__Data to use__

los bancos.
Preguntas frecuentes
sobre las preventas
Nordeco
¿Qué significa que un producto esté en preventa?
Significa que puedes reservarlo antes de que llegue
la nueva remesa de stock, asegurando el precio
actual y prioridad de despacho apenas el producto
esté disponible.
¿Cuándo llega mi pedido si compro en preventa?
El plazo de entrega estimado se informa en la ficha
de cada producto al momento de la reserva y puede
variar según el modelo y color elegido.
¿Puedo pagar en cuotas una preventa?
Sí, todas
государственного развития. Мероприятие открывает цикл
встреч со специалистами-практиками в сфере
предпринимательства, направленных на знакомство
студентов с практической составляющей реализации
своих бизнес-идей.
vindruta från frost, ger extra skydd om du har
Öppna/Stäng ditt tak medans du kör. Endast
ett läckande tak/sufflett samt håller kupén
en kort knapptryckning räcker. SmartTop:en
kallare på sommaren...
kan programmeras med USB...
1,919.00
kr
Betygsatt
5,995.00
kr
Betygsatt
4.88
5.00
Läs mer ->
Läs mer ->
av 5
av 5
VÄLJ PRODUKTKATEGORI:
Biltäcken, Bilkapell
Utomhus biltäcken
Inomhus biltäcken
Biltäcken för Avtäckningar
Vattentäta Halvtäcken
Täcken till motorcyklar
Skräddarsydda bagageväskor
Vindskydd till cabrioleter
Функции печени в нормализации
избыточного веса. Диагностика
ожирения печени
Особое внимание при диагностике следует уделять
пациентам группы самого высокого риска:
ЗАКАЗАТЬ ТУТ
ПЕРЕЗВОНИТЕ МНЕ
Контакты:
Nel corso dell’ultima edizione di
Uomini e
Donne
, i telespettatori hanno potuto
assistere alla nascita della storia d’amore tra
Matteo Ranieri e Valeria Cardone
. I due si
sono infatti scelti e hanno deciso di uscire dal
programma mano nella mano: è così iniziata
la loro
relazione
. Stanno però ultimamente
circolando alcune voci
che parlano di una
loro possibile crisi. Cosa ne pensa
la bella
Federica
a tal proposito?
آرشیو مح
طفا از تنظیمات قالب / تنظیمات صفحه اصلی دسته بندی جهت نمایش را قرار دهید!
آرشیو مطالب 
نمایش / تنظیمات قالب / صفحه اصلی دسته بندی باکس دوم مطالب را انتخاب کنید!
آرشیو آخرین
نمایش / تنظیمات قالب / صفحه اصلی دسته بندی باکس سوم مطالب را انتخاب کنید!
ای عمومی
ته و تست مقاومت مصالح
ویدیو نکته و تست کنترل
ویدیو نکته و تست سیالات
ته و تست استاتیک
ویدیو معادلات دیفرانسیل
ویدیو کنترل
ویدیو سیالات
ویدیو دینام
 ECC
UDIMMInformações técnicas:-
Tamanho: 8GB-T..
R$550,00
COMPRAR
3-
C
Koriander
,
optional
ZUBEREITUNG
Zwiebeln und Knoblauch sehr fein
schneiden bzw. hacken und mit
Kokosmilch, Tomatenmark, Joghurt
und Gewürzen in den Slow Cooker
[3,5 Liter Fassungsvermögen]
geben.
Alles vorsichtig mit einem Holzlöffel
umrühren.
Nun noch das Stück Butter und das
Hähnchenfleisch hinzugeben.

__Work instructions__
Turn the lines from all the items above into one numbered list, leaving out any blank lines.

__Response__
1. los bancos.
2. Preguntas frecuentes
3. sobre las preventas
4. Nordeco
5. ¿Qué significa que un producto esté en preventa?
6. Significa que puedes reservarlo antes de que llegue
7. la nueva remesa de stock, asegurando el precio
8. actual y prioridad de despacho apenas el producto
9. esté disponible.
10. ¿Cuándo llega mi pedido si compro en preventa?
11. El plazo de entrega estimado se informa en la ficha
12. de cada producto al momento de la reserva y puede
13. variar según el modelo y color elegido.
14. ¿Puedo pagar en cuotas una preventa?
15. Sí, todas
16. государственного развития. Мероприятие открывает цикл
17. встреч со специалистами-практиками в сфере
18. предпринимательства, направленных на знакомство
19. студентов с практической составляющей реализации
20. своих бизнес-идей.
21. vindruta från frost, ger extra skydd om du har
22. Öppna/Stäng ditt tak medans du kör. Endast
23. ett läckande tak/sufflett samt håller kupén
24. en kort knapptryckning räcker. SmartTop:en
25. kallare på sommaren...
26. kan programmeras med USB...
27. 1,919.00
28. kr
29. Betygsatt
30. 5,995.00
31. kr
32. Betygsatt
33. 4.88
34. 5.00
35. Läs mer ->
36. Läs mer ->
37. av 5
38. av 5
39. VÄLJ PRODUKTKATEGORI:
40. Biltäcken, Bilkapell
41. Utomhus biltäcken
42. Inomhus biltäcken
43. Biltäcken för Avtäckningar
44. Vattentäta Halvtäcken
45. Täcken till motorcyklar
46. Skräddarsydda bagageväskor
47. Vindskydd till cabrioleter
48. Функции печени в нормализации
49. избыточного веса. Диагностика
50. ожирения печени
51. Особое внимание при диагностике следует уделять
52. пациентам группы самого высокого риска:
53. ЗАКАЗАТЬ ТУТ
54. ПЕРЕЗВОНИТЕ МНЕ
55. Контакты:
56. Nel corso dell’ultima edizione di
57. Uomini e
58. Donne
59. , i telespettatori hanno potuto
60. assistere alla nascita della storia d’amore tra
61. Matteo Ranieri e Valeria Cardone
62. . I due si
63. sono infatti scelti e hanno deciso di uscire dal
64. programma mano nella mano: è così iniziata
65. la loro
66. relazione
67. . Stanno però ultimamente
68. circolando alcune voci
69. che parlano di una
70. loro possibile crisi. Cosa ne pensa
71. la bella
72. Federica
73. a tal proposito?
74. آرشیو مح
75. طفا از تنظیمات قالب / تنظیمات صفحه اصلی دسته بندی جهت نمایش را قرار دهید!
76. آرشیو مطالب 
77. نمایش / تنظیمات قالب / صفحه اصلی دسته بندی باکس دوم مطالب را انتخاب کنید!
78. آرشیو آخرین
79. نمایش / تنظیمات قالب / صفحه اصلی دسته بندی باکس سوم مطالب را انتخاب کنید!
80. ای عمومی
81. ته و تست مقاومت مصالح
82. ویدیو نکته و تست کنترل
83. ویدیو نکته و تست سیالات
84. ته و تست استاتیک
85. ویدیو معادلات دیفرانسیل
86. ویدیو کنترل
87. ویدیو سیالات
88. ویدیو دینام
89.  ECC
90. UDIMMInformações técnicas:-
91. Tamanho: 8GB-T..
92. R$550,00
93. COMPRAR
94. 3-
95. C
96. Koriander
97. ,
98. optional
99. ZUBEREITUNG
100. Zwiebeln und Knoblauch sehr fein
101. schneiden bzw. hacken und mit
102. Kokosmilch, Tomatenmark, Joghurt
103. und Gewürzen in den Slow Cooker
104. [3,5 Liter Fassungsvermögen]
105. geben.
106. Alles vorsichtig mit einem Holzlöffel
107. umrühren.
108. Nun noch das Stück Butter und das
109. Hähnchenfleisch hinzugeben.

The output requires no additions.